Chinese Elm will grow best in full sun on a wide range of well-drained soils, adapting easily to extremes in pH and tolerates urban heat. Some trees suffer in zone 5, especially in 5A. Trees will look their best, though, when grown in moist, well-drained, fertile soil but they adapt to drought and the extremes of urban sites. Very suitable for street tree pits, parking lot islands, and other confined soil spaces.

This tree may take more effort to properly train and prune when young than some other species but it is well worth the effort. It will have a long service life in urban areas with proper training and pruning early on. Seeds occasionally germinate in nearby landscapes. Roots generate sprouts when they are cut. Sometimes trees appear in landscapes because mulch made from Chinese elm roots is used at the site. Elms that are root pruned a few weeks before hand can be dug from a field nursery in summer without any problems provided irrigation is applied regularly after root pruning and digging.

The cultivar ‘Frontier’ has unusual red fall color. ‘Kings Choice’ (brittle) and ‘Dynasty’ are deciduous and hardier than others but lack showy bark.
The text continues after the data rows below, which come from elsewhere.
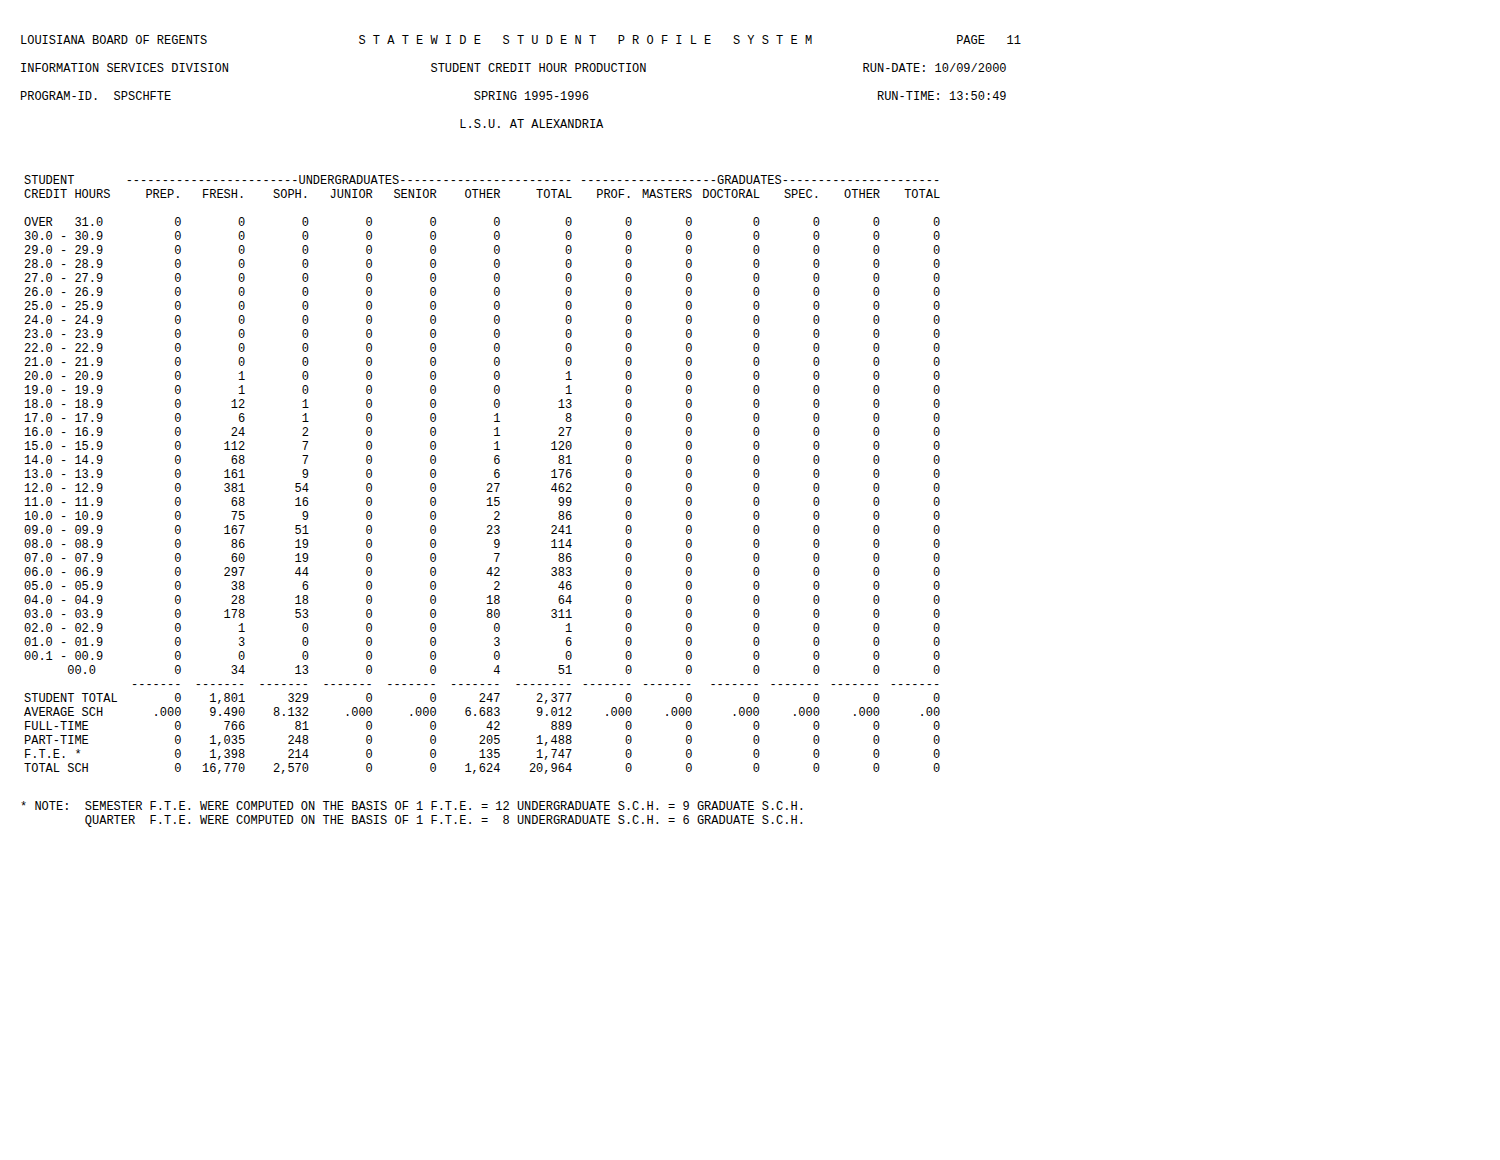LOUISIANA BOARD OF REGENTS S T A T E W I D E S T U D E N T P R O F I L E S Y S T E M PAGE 11
INFORMATION SERVICES DIVISION STUDENT CREDIT HOUR PRODUCTION RUN-DATE: 10/09/2000
PROGRAM-ID. SPSCHFTE SPRING 1995-1996 RUN-TIME: 13:50:49
L.S.U. AT ALEXANDRIA
| STUDENT | ------------------------UNDERGRADUATES------------------------ | -------------------GRADUATES---------------------- |
| CREDIT HOURS | PREP. | FRESH. | SOPH. | JUNIOR | SENIOR | OTHER | TOTAL | PROF. | MASTERS | DOCTORAL | SPEC. | OTHER | TOTAL |
| OVER 31.0 | 0 | 0 | 0 | 0 | 0 | 0 | 0 | 0 | 0 | 0 | 0 | 0 | 0 |
| 30.0 - 30.9 | 0 | 0 | 0 | 0 | 0 | 0 | 0 | 0 | 0 | 0 | 0 | 0 | 0 |
| 29.0 - 29.9 | 0 | 0 | 0 | 0 | 0 | 0 | 0 | 0 | 0 | 0 | 0 | 0 | 0 |
| 28.0 - 28.9 | 0 | 0 | 0 | 0 | 0 | 0 | 0 | 0 | 0 | 0 | 0 | 0 | 0 |
| 27.0 - 27.9 | 0 | 0 | 0 | 0 | 0 | 0 | 0 | 0 | 0 | 0 | 0 | 0 | 0 |
| 26.0 - 26.9 | 0 | 0 | 0 | 0 | 0 | 0 | 0 | 0 | 0 | 0 | 0 | 0 | 0 |
| 25.0 - 25.9 | 0 | 0 | 0 | 0 | 0 | 0 | 0 | 0 | 0 | 0 | 0 | 0 | 0 |
| 24.0 - 24.9 | 0 | 0 | 0 | 0 | 0 | 0 | 0 | 0 | 0 | 0 | 0 | 0 | 0 |
| 23.0 - 23.9 | 0 | 0 | 0 | 0 | 0 | 0 | 0 | 0 | 0 | 0 | 0 | 0 | 0 |
| 22.0 - 22.9 | 0 | 0 | 0 | 0 | 0 | 0 | 0 | 0 | 0 | 0 | 0 | 0 | 0 |
| 21.0 - 21.9 | 0 | 0 | 0 | 0 | 0 | 0 | 0 | 0 | 0 | 0 | 0 | 0 | 0 |
| 20.0 - 20.9 | 0 | 1 | 0 | 0 | 0 | 0 | 1 | 0 | 0 | 0 | 0 | 0 | 0 |
| 19.0 - 19.9 | 0 | 1 | 0 | 0 | 0 | 0 | 1 | 0 | 0 | 0 | 0 | 0 | 0 |
| 18.0 - 18.9 | 0 | 12 | 1 | 0 | 0 | 0 | 13 | 0 | 0 | 0 | 0 | 0 | 0 |
| 17.0 - 17.9 | 0 | 6 | 1 | 0 | 0 | 1 | 8 | 0 | 0 | 0 | 0 | 0 | 0 |
| 16.0 - 16.9 | 0 | 24 | 2 | 0 | 0 | 1 | 27 | 0 | 0 | 0 | 0 | 0 | 0 |
| 15.0 - 15.9 | 0 | 112 | 7 | 0 | 0 | 1 | 120 | 0 | 0 | 0 | 0 | 0 | 0 |
| 14.0 - 14.9 | 0 | 68 | 7 | 0 | 0 | 6 | 81 | 0 | 0 | 0 | 0 | 0 | 0 |
| 13.0 - 13.9 | 0 | 161 | 9 | 0 | 0 | 6 | 176 | 0 | 0 | 0 | 0 | 0 | 0 |
| 12.0 - 12.9 | 0 | 381 | 54 | 0 | 0 | 27 | 462 | 0 | 0 | 0 | 0 | 0 | 0 |
| 11.0 - 11.9 | 0 | 68 | 16 | 0 | 0 | 15 | 99 | 0 | 0 | 0 | 0 | 0 | 0 |
| 10.0 - 10.9 | 0 | 75 | 9 | 0 | 0 | 2 | 86 | 0 | 0 | 0 | 0 | 0 | 0 |
| 09.0 - 09.9 | 0 | 167 | 51 | 0 | 0 | 23 | 241 | 0 | 0 | 0 | 0 | 0 | 0 |
| 08.0 - 08.9 | 0 | 86 | 19 | 0 | 0 | 9 | 114 | 0 | 0 | 0 | 0 | 0 | 0 |
| 07.0 - 07.9 | 0 | 60 | 19 | 0 | 0 | 7 | 86 | 0 | 0 | 0 | 0 | 0 | 0 |
| 06.0 - 06.9 | 0 | 297 | 44 | 0 | 0 | 42 | 383 | 0 | 0 | 0 | 0 | 0 | 0 |
| 05.0 - 05.9 | 0 | 38 | 6 | 0 | 0 | 2 | 46 | 0 | 0 | 0 | 0 | 0 | 0 |
| 04.0 - 04.9 | 0 | 28 | 18 | 0 | 0 | 18 | 64 | 0 | 0 | 0 | 0 | 0 | 0 |
| 03.0 - 03.9 | 0 | 178 | 53 | 0 | 0 | 80 | 311 | 0 | 0 | 0 | 0 | 0 | 0 |
| 02.0 - 02.9 | 0 | 1 | 0 | 0 | 0 | 0 | 1 | 0 | 0 | 0 | 0 | 0 | 0 |
| 01.0 - 01.9 | 0 | 3 | 0 | 0 | 0 | 3 | 6 | 0 | 0 | 0 | 0 | 0 | 0 |
| 00.1 - 00.9 | 0 | 0 | 0 | 0 | 0 | 0 | 0 | 0 | 0 | 0 | 0 | 0 | 0 |
| 00.0 | 0 | 34 | 13 | 0 | 0 | 4 | 51 | 0 | 0 | 0 | 0 | 0 | 0 |
| | ------- | ------- | ------- | ------- | ------- | ------- | -------- | ------- | ------- | ------- | ------- | ------- | ------- |
| STUDENT TOTAL | 0 | 1,801 | 329 | 0 | 0 | 247 | 2,377 | 0 | 0 | 0 | 0 | 0 | 0 |
| AVERAGE SCH | .000 | 9.490 | 8.132 | .000 | .000 | 6.683 | 9.012 | .000 | .000 | .000 | .000 | .000 | .00 |
| FULL-TIME | 0 | 766 | 81 | 0 | 0 | 42 | 889 | 0 | 0 | 0 | 0 | 0 | 0 |
| PART-TIME | 0 | 1,035 | 248 | 0 | 0 | 205 | 1,488 | 0 | 0 | 0 | 0 | 0 | 0 |
| F.T.E. * | 0 | 1,398 | 214 | 0 | 0 | 135 | 1,747 | 0 | 0 | 0 | 0 | 0 | 0 |
| TOTAL SCH | 0 | 16,770 | 2,570 | 0 | 0 | 1,624 | 20,964 | 0 | 0 | 0 | 0 | 0 | 0 |
* NOTE: SEMESTER F.T.E. WERE COMPUTED ON THE BASIS OF 1 F.T.E. = 12 UNDERGRADUATE S.C.H. = 9 GRADUATE S.C.H. QUARTER F.T.E. WERE COMPUTED ON THE BASIS OF 1 F.T.E. = 8 UNDERGRADUATE S.C.H. = 6 GRADUATE S.C.H.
BosqueTM (‘UPMTF’) is fairly easy to train to a leader. Chinese elm is typically rooted on its own roots due to graft incompatibility problems with budding and grafting. Chinese elms reportedly produce highly allergenic pollen.

Elms are among those susceptible to summer branch drop according to surveys in California. Summer branch drop is a phenomena resulting in failure and breakage of large diameter, live branches typically on calm summer days.